Sunday, March 12, 2006

Human revolution

i feel as if my life has shortened.

i feel this way after each long flight to or fro U.S....those irritating, troublesome and inconsiderate passengers..worst still, impatient..argh..

this job is a training ground for me to polish my character in becoming a better person, which is what buddhism will term as human revolution.

it is a constant struggle for me, and it takes less than a minute for one to decide what kind of person we want to be from moment to moment, right there at that very instant.

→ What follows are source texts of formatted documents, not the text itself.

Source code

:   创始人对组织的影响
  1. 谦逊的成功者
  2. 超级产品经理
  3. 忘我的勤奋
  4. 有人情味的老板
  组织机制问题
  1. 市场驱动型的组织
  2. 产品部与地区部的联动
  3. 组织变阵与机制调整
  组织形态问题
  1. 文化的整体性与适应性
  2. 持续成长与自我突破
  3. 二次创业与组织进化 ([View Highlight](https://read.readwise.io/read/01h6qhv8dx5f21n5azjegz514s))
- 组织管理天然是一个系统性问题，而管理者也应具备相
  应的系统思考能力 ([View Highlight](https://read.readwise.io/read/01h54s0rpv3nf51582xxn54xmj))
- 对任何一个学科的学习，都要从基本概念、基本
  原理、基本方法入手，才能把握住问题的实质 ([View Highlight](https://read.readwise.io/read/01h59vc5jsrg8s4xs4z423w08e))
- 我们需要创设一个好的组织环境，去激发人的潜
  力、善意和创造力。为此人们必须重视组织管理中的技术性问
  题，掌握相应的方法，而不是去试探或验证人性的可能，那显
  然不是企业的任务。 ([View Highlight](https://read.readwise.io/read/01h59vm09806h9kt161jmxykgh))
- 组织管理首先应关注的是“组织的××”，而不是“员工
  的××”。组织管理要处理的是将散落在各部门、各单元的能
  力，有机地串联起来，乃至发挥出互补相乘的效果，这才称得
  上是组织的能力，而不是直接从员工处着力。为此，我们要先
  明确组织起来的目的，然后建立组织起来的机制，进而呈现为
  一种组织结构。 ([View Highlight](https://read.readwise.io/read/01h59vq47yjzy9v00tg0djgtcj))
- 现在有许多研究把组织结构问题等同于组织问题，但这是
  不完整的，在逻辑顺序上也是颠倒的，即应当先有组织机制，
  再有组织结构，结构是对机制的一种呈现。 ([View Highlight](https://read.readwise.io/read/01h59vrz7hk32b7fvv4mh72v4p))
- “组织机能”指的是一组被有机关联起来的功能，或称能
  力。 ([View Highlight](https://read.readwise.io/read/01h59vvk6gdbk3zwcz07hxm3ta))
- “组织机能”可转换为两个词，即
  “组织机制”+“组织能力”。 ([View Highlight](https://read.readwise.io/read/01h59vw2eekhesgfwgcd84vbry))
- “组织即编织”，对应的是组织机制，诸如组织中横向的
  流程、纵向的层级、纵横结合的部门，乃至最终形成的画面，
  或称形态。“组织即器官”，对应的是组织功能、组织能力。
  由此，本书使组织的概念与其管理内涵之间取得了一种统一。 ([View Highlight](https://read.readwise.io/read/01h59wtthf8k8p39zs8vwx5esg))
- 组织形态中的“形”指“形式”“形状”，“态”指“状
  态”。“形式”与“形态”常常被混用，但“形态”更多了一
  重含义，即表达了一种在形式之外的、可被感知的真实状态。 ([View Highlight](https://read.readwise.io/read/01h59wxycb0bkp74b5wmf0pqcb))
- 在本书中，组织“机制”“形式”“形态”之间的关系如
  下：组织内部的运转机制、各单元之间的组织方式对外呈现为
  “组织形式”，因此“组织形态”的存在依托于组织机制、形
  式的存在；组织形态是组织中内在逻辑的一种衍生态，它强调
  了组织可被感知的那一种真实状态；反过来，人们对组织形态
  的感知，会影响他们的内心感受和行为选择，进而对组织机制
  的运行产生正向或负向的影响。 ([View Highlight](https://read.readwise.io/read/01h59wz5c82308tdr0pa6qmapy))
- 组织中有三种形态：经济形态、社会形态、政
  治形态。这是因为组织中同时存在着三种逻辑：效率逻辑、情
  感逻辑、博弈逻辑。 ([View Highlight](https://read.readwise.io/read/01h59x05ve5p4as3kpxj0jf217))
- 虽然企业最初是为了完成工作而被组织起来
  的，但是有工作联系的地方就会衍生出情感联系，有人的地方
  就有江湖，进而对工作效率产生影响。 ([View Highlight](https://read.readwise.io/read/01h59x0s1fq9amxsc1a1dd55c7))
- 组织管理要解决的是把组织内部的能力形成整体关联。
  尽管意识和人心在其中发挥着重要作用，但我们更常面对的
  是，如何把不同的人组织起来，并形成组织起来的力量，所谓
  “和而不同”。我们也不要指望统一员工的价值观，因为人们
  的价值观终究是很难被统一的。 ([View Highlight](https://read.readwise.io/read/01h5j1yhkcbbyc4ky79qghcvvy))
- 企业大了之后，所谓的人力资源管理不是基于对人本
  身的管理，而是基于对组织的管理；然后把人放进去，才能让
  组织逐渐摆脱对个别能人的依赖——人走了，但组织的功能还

there is a very thin line between being humble and allowing others to take advantage of. For example, when a senior starts being bossy and all, i have 2 options. one is to retaliate in subtle way and the other, to swallow it down. The former feels as if "revenge" has been taken and sends signal that i am not one easily bullied. It can feel quite good but it is also the 1st step to becoming an ugly person.
The latter, on the other hand, makes one feel unhappy but it will only last for a while. with the right mindset and attitude, knowing that the law of cause and effect based on buddhism, one can be happier by choosing this option.

however, it takes alot of conscious effort to not choose #1 since it is human tendency to do that.

no matter what,only in my job can i really put human revolution and polish my character based on what i learnt in buddhism in practice. perhaps, in other jobs, i will be too busy and distracted with the technicalities of the job and neglect the most important thing in life, and that is character-building.